The triage agent's tool list will include transfer_to_billing — described to the LLM via the Description field. When the user says something money-related, the LLM calls the tool; the runner detects it, rebuilds history with the specialist's system prompt prepended (old system messages stripped, all non-system messages preserved), and continues. The "Transferring to billing" tool result lands in history so the specialist's first reply has full context.

Constraints (v1):

STT/TTS stay bound to the original agent. The target's STT/TTS clients are ignored — the audio path doesn't blink at the transfer boundary, but the agent voice is the same. Different voices per agent require restarting the audio streams; future slice.
Session is untouched. Handoff modifies the runner's in-memory history only. The session retains the original system prompt at position 0. On reconnect to a session that experienced a handoff, the user resumes with the original agent (carrying the post-handoff history).
Pre/post-handoff hooks aren't dedicated callbacks. The handoff is a regular tool, so it goes through PreToolUse / PostToolUse like any other tool — observe and deny work today.
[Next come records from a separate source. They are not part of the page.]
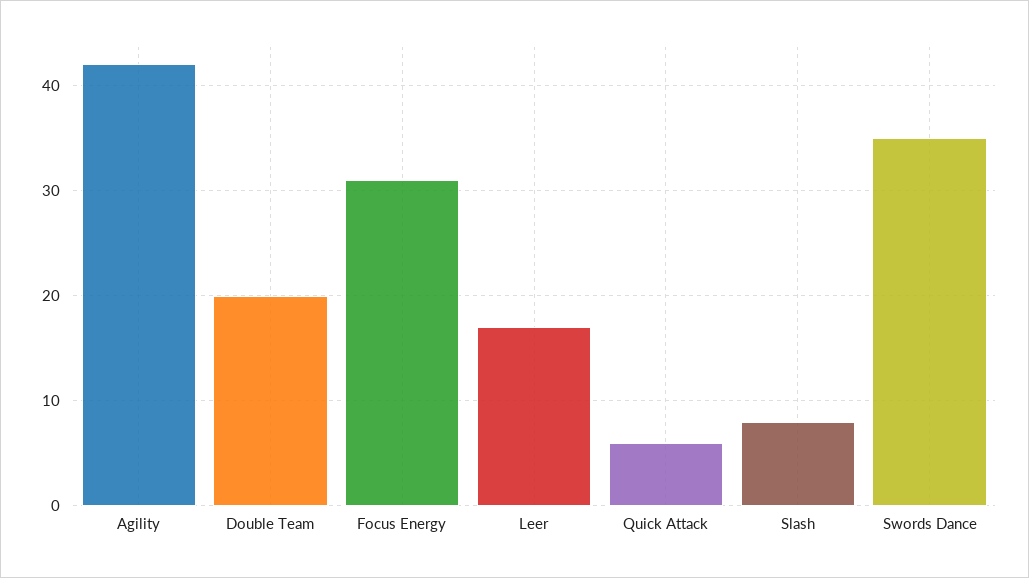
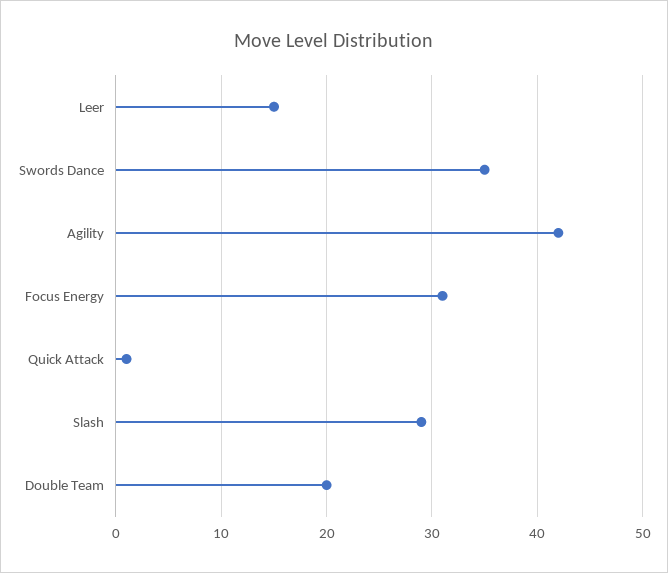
  {
    "Agility": 42,
    "Double Team": 20,
    "Focus Energy": 31,
-   "Leer": 17,
+   "Leer": 15,
-   "Quick Attack": 6,
+   "Quick Attack": 1,
-   "Slash": 8,
+   "Slash": 29,
    "Swords Dance": 35
  }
Chained handoffs are supported: A → B → C if B has its own WithHandoffs(C). The runner walks the chain in a single conversation.
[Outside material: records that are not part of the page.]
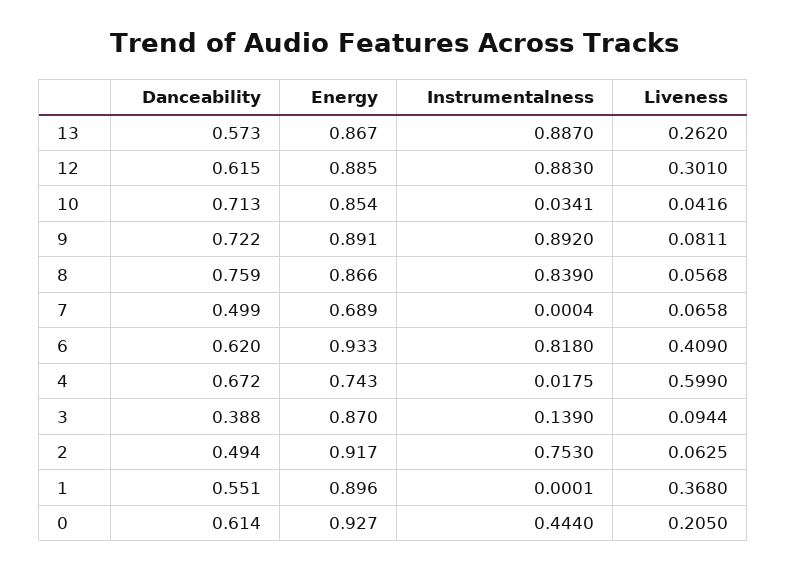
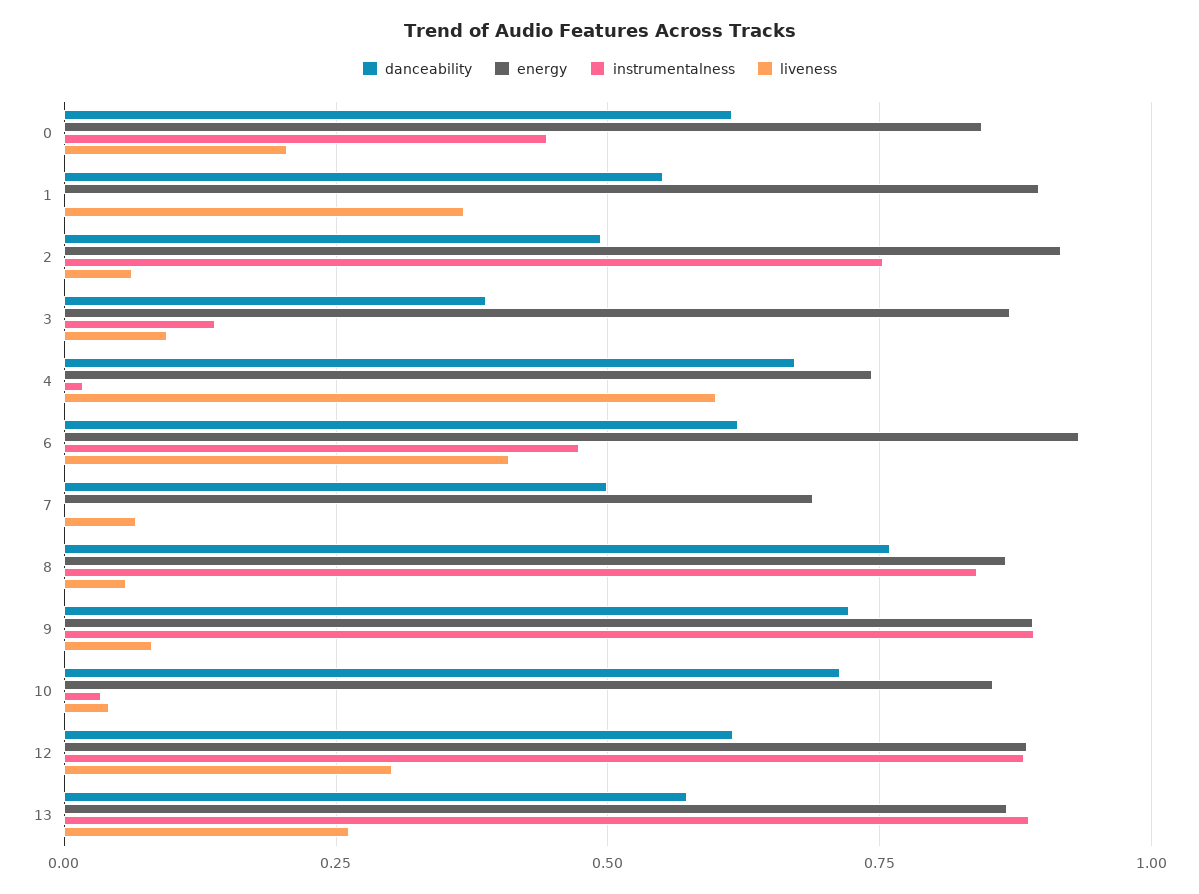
  {
    "Danceability": {
      "13": 0.573,
      "12": 0.615,
      "10": 0.713,
      "9": 0.722,
      "8": 0.759,
      "7": 0.499,
      "6": 0.62,
      "4": 0.672,
      "3": 0.388,
      "2": 0.494,
      "1": 0.551,
      "0": 0.614
    },
    "Energy": {
      "13": 0.867,
      "12": 0.885,
      "10": 0.854,
      "9": 0.891,
      "8": 0.866,
      "7": 0.689,
      "6": 0.933,
      "4": 0.743,
      "3": 0.87,
      "2": 0.917,
      "1": 0.896,
-     "0": 0.927
+     "0": 0.85
    },
    "Instrumentalness": {
      "13": 0.887,
      "12": 0.883,
      "10": 0.0341,
      "9": 0.892,
      "8": 0.839,
      "7": 0.0004,
-     "6": 0.818,
+     "6": 0.475,
      "4": 0.0175,
      "3": 0.139,
      "2": 0.753,
      "1": 0.0001,
      "0": 0.444
    },
    "Liveness": {
      "13": 0.262,
      "12": 0.301,
      "10": 0.0416,
      "9": 0.0811,
      "8": 0.0568,
      "7": 0.0658,
      "6": 0.409,
      "4": 0.599,
      "3": 0.0944,
      "2": 0.0625,
      "1": 0.368,
      "0": 0.205
    }
  }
See examples/voice/handoff for an end-to-end demo.

How it works

The conversation runs four goroutines coordinated by an errgroup:

Audio in reads frames from AudioTransport.Read and feeds them into the STT stream.
STT consumer drains <-chan stt.StreamResult. Partial results emit EventUserTranscriptPartial. On IsFinal=true, it emits EventUserTranscriptFinal and triggers the turn driver.
Turn driver runs runAssistantTurn: calls llm.LLM.StreamResponse, type-asserts the TTS client for tts.StreamingTextProvider, opens TTS lazily on the first content delta. Tool calls are executed sequentially up to WithMaxToolIterations.
Audio out drains TTS audio frames and writes them to AudioTransport.Write.
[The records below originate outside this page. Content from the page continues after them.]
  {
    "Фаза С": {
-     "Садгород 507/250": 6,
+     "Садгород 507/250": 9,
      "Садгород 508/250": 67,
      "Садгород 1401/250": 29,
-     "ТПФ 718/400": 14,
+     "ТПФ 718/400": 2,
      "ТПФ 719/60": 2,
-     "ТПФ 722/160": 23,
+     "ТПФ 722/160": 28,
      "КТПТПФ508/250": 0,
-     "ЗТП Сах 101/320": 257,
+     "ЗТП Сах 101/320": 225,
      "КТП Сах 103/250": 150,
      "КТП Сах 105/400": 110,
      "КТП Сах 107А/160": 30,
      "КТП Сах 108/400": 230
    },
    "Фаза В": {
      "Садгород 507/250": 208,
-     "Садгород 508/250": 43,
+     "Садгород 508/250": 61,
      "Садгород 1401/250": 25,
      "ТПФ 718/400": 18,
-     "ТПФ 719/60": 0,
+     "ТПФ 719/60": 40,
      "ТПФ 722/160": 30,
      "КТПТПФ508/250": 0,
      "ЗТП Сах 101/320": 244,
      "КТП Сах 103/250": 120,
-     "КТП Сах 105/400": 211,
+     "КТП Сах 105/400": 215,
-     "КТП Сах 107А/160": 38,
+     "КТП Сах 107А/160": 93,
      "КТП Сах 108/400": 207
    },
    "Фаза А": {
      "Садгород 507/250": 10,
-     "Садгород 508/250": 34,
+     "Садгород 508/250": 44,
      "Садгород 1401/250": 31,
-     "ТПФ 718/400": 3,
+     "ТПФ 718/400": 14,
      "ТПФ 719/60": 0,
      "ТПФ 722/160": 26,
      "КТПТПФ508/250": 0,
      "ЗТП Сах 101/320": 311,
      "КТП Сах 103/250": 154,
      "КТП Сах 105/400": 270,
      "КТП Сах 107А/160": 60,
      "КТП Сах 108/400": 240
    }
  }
Sentence chunking (in the streaming-text path) splits text on ., !, ?, \n followed by whitespace, with a 12-rune minimum length floor so fragments like "Mr." or "1." keep accumulating.

Termination

Cancel the context passed to StartConversation to terminate the conversation. The runner closes its goroutines, drains the STT stream, calls AudioTransport.Close, and emits EventConversationEnd followed by closing Events(). Wait() then returns nil (or any unrecoverable error encountered).

Not yet covered

Memory injection (agent.WithMemory parity), agent transfer (handoffs), context-window strategies, idle / max-duration timeouts, and voice-specific lifecycle hooks. None of those are present yet.

Example

See examples/voice/web for an end-to-end browser demo: a Vite + TypeScript frontend captures mic audio, streams it to a Go server over WebSocket, and plays back the agent's audio response.